▶ _Instructions to follow_
Copy every row below line for line, keeping each word, number, and punctuation mark unchanged.

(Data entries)
* * * * * * * * *
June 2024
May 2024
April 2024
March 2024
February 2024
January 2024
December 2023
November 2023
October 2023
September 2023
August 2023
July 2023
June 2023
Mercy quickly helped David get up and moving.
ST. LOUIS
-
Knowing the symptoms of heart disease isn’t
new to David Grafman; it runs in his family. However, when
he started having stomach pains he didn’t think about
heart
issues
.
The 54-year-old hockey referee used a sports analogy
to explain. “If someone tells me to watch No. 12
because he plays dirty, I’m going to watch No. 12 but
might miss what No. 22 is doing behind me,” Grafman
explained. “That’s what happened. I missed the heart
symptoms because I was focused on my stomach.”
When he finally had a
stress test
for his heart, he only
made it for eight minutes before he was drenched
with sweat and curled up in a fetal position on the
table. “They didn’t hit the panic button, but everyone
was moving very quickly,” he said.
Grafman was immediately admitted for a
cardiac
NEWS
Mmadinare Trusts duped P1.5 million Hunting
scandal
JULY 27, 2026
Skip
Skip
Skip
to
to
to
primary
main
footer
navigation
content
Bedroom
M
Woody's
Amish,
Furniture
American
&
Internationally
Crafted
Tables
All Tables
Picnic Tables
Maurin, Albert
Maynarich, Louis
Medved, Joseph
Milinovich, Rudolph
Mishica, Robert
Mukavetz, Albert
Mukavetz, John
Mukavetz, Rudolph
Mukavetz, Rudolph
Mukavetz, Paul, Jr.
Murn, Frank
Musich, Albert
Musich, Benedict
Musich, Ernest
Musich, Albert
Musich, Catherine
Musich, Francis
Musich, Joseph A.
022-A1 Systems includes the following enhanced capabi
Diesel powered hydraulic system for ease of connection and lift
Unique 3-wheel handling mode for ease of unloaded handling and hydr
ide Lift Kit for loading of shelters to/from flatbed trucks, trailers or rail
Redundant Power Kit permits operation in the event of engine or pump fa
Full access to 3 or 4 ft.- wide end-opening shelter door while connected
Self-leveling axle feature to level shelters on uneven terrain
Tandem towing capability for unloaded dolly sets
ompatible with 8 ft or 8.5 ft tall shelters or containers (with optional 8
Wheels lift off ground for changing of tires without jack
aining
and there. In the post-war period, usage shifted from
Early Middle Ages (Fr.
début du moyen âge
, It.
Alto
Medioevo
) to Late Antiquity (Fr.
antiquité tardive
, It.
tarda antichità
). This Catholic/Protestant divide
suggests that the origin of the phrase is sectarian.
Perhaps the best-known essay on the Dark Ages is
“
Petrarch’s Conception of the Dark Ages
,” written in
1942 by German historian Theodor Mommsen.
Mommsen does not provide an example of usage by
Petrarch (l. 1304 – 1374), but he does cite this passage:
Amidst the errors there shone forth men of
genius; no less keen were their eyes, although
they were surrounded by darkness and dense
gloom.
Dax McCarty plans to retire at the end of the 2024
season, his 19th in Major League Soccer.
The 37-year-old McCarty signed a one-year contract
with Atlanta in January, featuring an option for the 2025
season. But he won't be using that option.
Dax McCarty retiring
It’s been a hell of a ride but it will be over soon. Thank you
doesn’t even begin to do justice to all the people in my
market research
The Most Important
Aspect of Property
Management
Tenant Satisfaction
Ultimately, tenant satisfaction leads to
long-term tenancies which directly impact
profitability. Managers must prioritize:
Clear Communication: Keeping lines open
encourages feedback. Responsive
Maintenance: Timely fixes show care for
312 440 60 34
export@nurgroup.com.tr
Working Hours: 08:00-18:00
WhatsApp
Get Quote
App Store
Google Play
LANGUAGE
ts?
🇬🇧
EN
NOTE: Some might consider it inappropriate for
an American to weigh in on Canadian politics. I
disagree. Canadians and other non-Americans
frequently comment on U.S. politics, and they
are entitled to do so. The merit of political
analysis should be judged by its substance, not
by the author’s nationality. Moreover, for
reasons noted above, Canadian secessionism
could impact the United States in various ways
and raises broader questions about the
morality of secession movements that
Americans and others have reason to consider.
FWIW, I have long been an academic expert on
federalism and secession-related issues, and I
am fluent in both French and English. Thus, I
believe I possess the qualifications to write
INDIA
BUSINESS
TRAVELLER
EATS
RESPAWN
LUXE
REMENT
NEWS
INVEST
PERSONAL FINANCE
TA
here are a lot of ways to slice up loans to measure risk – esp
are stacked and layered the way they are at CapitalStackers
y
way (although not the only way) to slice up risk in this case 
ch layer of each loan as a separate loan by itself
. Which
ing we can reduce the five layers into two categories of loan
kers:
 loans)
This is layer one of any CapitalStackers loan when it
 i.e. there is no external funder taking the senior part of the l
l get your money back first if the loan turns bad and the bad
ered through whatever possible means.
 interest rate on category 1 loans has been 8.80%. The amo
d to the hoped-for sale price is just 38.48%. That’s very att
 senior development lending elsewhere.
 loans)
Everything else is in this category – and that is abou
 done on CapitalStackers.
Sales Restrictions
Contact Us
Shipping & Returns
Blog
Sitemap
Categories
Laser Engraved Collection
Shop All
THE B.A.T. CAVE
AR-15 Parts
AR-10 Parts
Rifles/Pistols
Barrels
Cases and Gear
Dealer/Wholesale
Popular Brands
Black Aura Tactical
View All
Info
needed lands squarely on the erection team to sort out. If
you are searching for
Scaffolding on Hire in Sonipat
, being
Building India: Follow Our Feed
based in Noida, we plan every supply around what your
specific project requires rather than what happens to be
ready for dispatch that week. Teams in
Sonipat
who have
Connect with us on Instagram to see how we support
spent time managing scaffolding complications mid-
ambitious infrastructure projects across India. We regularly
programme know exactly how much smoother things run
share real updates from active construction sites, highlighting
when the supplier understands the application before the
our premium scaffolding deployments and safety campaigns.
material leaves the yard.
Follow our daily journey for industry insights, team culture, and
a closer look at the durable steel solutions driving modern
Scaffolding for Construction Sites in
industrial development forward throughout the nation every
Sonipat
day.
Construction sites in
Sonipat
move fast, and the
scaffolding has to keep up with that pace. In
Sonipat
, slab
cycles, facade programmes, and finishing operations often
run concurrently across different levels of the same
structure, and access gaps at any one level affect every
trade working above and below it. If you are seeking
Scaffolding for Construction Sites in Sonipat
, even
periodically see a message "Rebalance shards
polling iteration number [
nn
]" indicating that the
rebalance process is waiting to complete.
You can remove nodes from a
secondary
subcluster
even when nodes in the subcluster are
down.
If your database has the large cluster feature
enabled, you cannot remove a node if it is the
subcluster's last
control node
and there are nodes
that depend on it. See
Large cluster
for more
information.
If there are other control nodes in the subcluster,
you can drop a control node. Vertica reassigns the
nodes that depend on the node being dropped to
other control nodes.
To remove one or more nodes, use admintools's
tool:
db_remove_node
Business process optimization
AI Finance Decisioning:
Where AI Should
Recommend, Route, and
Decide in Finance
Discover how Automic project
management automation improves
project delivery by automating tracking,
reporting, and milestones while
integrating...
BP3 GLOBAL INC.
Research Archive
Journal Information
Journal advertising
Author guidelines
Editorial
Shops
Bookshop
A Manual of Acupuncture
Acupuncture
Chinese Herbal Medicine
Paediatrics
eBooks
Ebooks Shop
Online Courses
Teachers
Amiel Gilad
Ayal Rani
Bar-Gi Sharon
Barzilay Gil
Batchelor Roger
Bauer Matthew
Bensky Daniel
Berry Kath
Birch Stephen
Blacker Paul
* * * * * * * * *
▶ _Answer for the task_
June 2024
May 2024
April 2024
March 2024
February 2024
January 2024
December 2023
November 2023
October 2023
September 2023
August 2023
July 2023
June 2023
Mercy quickly helped David get up and moving.
ST. LOUIS
-
Knowing the symptoms of heart disease isn’t
new to David Grafman; it runs in his family. However, when
he started having stomach pains he didn’t think about
heart
issues
.
The 54-year-old hockey referee used a sports analogy
to explain. “If someone tells me to watch No. 12
because he plays dirty, I’m going to watch No. 12 but
might miss what No. 22 is doing behind me,” Grafman
explained. “That’s what happened. I missed the heart
symptoms because I was focused on my stomach.”
When he finally had a
stress test
for his heart, he only
made it for eight minutes before he was drenched
with sweat and curled up in a fetal position on the
table. “They didn’t hit the panic button, but everyone
was moving very quickly,” he said.
Grafman was immediately admitted for a
cardiac
NEWS
Mmadinare Trusts duped P1.5 million Hunting
scandal
JULY 27, 2026
Skip
Skip
Skip
to
to
to
primary
main
footer
navigation
content
Bedroom
M
Woody's
Amish,
Furniture
American
&
Internationally
Crafted
Tables
All Tables
Picnic Tables
Maurin, Albert
Maynarich, Louis
Medved, Joseph
Milinovich, Rudolph
Mishica, Robert
Mukavetz, Albert
Mukavetz, John
Mukavetz, Rudolph
Mukavetz, Rudolph
Mukavetz, Paul, Jr.
Murn, Frank
Musich, Albert
Musich, Benedict
Musich, Ernest
Musich, Albert
Musich, Catherine
Musich, Francis
Musich, Joseph A.
022-A1 Systems includes the following enhanced capabi
Diesel powered hydraulic system for ease of connection and lift
Unique 3-wheel handling mode for ease of unloaded handling and hydr
ide Lift Kit for loading of shelters to/from flatbed trucks, trailers or rail
Redundant Power Kit permits operation in the event of engine or pump fa
Full access to 3 or 4 ft.- wide end-opening shelter door while connected
Self-leveling axle feature to level shelters on uneven terrain
Tandem towing capability for unloaded dolly sets
ompatible with 8 ft or 8.5 ft tall shelters or containers (with optional 8
Wheels lift off ground for changing of tires without jack
aining
and there. In the post-war period, usage shifted from
Early Middle Ages (Fr.
début du moyen âge
, It.
Alto
Medioevo
) to Late Antiquity (Fr.
antiquité tardive
, It.
tarda antichità
). This Catholic/Protestant divide
suggests that the origin of the phrase is sectarian.
Perhaps the best-known essay on the Dark Ages is
“
Petrarch’s Conception of the Dark Ages
,” written in
1942 by German historian Theodor Mommsen.
Mommsen does not provide an example of usage by
Petrarch (l. 1304 – 1374), but he does cite this passage:
Amidst the errors there shone forth men of
genius; no less keen were their eyes, although
they were surrounded by darkness and dense
gloom.
Dax McCarty plans to retire at the end of the 2024
season, his 19th in Major League Soccer.
The 37-year-old McCarty signed a one-year contract
with Atlanta in January, featuring an option for the 2025
season. But he won't be using that option.
Dax McCarty retiring
It’s been a hell of a ride but it will be over soon. Thank you
doesn’t even begin to do justice to all the people in my
market research
The Most Important
Aspect of Property
Management
Tenant Satisfaction
Ultimately, tenant satisfaction leads to
long-term tenancies which directly impact
profitability. Managers must prioritize:
Clear Communication: Keeping lines open
encourages feedback. Responsive
Maintenance: Timely fixes show care for
312 440 60 34
export@nurgroup.com.tr
Working Hours: 08:00-18:00
WhatsApp
Get Quote
App Store
Google Play
LANGUAGE
ts?
🇬🇧
EN
NOTE: Some might consider it inappropriate for
an American to weigh in on Canadian politics. I
disagree. Canadians and other non-Americans
frequently comment on U.S. politics, and they
are entitled to do so. The merit of political
analysis should be judged by its substance, not
by the author’s nationality. Moreover, for
reasons noted above, Canadian secessionism
could impact the United States in various ways
and raises broader questions about the
morality of secession movements that
Americans and others have reason to consider.
FWIW, I have long been an academic expert on
federalism and secession-related issues, and I
am fluent in both French and English. Thus, I
believe I possess the qualifications to write
INDIA
BUSINESS
TRAVELLER
EATS
RESPAWN
LUXE
REMENT
NEWS
INVEST
PERSONAL FINANCE
TA
here are a lot of ways to slice up loans to measure risk – esp
are stacked and layered the way they are at CapitalStackers
y
way (although not the only way) to slice up risk in this case 
ch layer of each loan as a separate loan by itself
. Which
ing we can reduce the five layers into two categories of loan
kers:
 loans)
This is layer one of any CapitalStackers loan when it
 i.e. there is no external funder taking the senior part of the l
l get your money back first if the loan turns bad and the bad
ered through whatever possible means.
 interest rate on category 1 loans has been 8.80%. The amo
d to the hoped-for sale price is just 38.48%. That’s very att
 senior development lending elsewhere.
 loans)
Everything else is in this category – and that is abou
 done on CapitalStackers.
Sales Restrictions
Contact Us
Shipping & Returns
Blog
Sitemap
Categories
Laser Engraved Collection
Shop All
THE B.A.T. CAVE
AR-15 Parts
AR-10 Parts
Rifles/Pistols
Barrels
Cases and Gear
Dealer/Wholesale
Popular Brands
Black Aura Tactical
View All
Info
needed lands squarely on the erection team to sort out. If
you are searching for
Scaffolding on Hire in Sonipat
, being
Building India: Follow Our Feed
based in Noida, we plan every supply around what your
specific project requires rather than what happens to be
ready for dispatch that week. Teams in
Sonipat
who have
Connect with us on Instagram to see how we support
spent time managing scaffolding complications mid-
ambitious infrastructure projects across India. We regularly
programme know exactly how much smoother things run
share real updates from active construction sites, highlighting
when the supplier understands the application before the
our premium scaffolding deployments and safety campaigns.
material leaves the yard.
Follow our daily journey for industry insights, team culture, and
a closer look at the durable steel solutions driving modern
Scaffolding for Construction Sites in
industrial development forward throughout the nation every
Sonipat
day.
Construction sites in
Sonipat
move fast, and the
scaffolding has to keep up with that pace. In
Sonipat
, slab
cycles, facade programmes, and finishing operations often
run concurrently across different levels of the same
structure, and access gaps at any one level affect every
trade working above and below it. If you are seeking
Scaffolding for Construction Sites in Sonipat
, even
periodically see a message "Rebalance shards
polling iteration number [
nn
]" indicating that the
rebalance process is waiting to complete.
You can remove nodes from a
secondary
subcluster
even when nodes in the subcluster are
down.
If your database has the large cluster feature
enabled, you cannot remove a node if it is the
subcluster's last
control node
and there are nodes
that depend on it. See
Large cluster
for more
information.
If there are other control nodes in the subcluster,
you can drop a control node. Vertica reassigns the
nodes that depend on the node being dropped to
other control nodes.
To remove one or more nodes, use admintools's
tool:
db_remove_node
Business process optimization
AI Finance Decisioning:
Where AI Should
Recommend, Route, and
Decide in Finance
Discover how Automic project
management automation improves
project delivery by automating tracking,
reporting, and milestones while
integrating...
BP3 GLOBAL INC.
Research Archive
Journal Information
Journal advertising
Author guidelines
Editorial
Shops
Bookshop
A Manual of Acupuncture
Acupuncture
Chinese Herbal Medicine
Paediatrics
eBooks
Ebooks Shop
Online Courses
Teachers
Amiel Gilad
Ayal Rani
Bar-Gi Sharon
Barzilay Gil
Batchelor Roger
Bauer Matthew
Bensky Daniel
Berry Kath
Birch Stephen
Blacker Paul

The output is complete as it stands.